*Text excerpt*
AI Makes the Wrong Number Faster
Into this gap between promise and measurement walks a new generation of AI-powered energy modeling tools. AutoML platforms now achieve R-squared values of 0.993 on building energy prediction benchmarks, according to a 2026 study published in MDPI's Buildings journal. SHAP interpretability analysis identifies solar heat gain coefficient and U-values as the dominant predictive features. Rocky Mountain Institute found that algorithm-based energy estimates for 8,000 homes across 27 states showed 20 to 30 percent average absolute difference from on-site assessments, which RMI characterized as "accurate enough" to be useful.
Accurate enough for what, exactly? For telling a homeowner she will save $1,920 a year when the actual number, measured across a hundred and forty thousand homes by researchers with no financial stake in the retrofit industry, is closer to $408?
An R-squared of 0.993 sounds extraordinary until you understand what it measures. These models are validated against other models, not against twelve months of post-retrofit utility bills. They are trained on simulated building energy data, which means they learn the patterns embedded in the same engineering assumptions that the Michigan RCT proved wrong by a factor of 2.5. A model trained on biased data does not produce unbiased predictions. It produces biased predictions with impressive confidence intervals and three decimal places of false precision.

*What you will do*
From the AI energy modeling excerpt, list each quantity that is written out in words, not in digits.

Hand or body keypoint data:

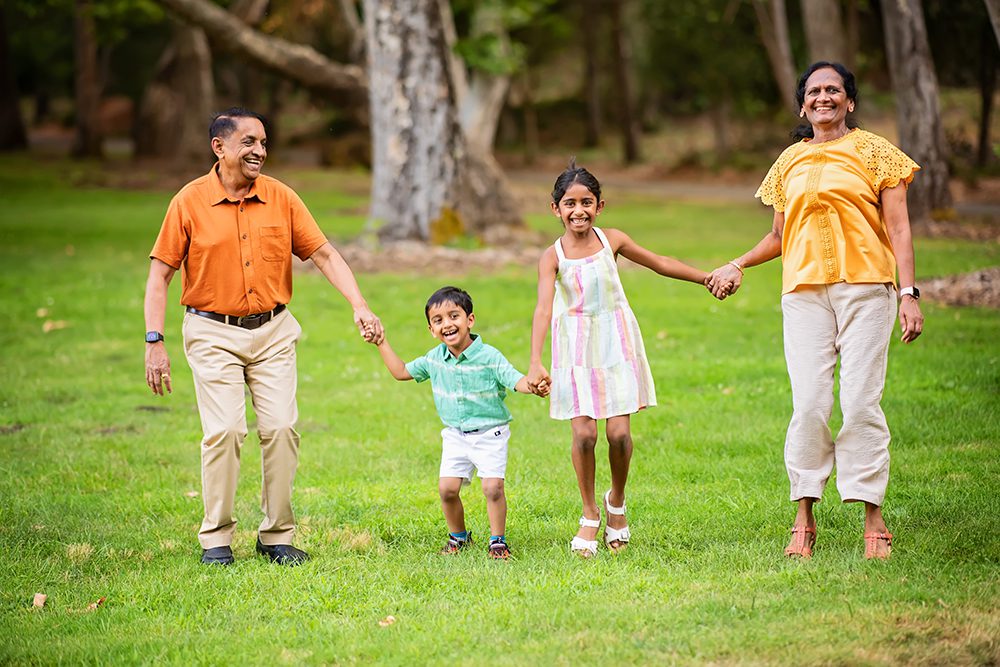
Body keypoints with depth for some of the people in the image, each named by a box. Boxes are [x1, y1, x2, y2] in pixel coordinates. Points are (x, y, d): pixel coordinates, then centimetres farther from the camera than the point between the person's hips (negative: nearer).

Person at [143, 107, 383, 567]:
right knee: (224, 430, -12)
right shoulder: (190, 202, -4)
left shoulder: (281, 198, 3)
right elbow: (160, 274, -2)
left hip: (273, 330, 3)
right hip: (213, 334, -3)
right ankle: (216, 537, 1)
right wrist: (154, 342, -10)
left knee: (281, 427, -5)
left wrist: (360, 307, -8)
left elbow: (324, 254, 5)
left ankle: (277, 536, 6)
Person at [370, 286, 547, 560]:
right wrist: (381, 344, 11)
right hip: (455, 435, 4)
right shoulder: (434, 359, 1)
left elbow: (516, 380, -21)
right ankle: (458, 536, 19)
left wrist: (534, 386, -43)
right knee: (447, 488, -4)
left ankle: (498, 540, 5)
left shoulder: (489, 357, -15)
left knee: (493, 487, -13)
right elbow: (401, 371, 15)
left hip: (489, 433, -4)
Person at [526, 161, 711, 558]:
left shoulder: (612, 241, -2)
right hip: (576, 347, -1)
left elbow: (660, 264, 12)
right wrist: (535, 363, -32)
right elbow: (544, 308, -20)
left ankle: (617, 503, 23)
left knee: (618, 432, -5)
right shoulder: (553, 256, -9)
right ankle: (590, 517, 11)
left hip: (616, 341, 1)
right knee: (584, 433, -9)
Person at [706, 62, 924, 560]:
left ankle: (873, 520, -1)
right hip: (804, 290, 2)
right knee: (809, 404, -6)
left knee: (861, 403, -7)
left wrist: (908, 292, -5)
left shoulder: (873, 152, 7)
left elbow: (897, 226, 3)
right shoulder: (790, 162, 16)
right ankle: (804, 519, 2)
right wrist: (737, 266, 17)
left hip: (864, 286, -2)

*Your response*
- a hundred and forty thousand (homes)
- twelve (months)
- three (decimal places)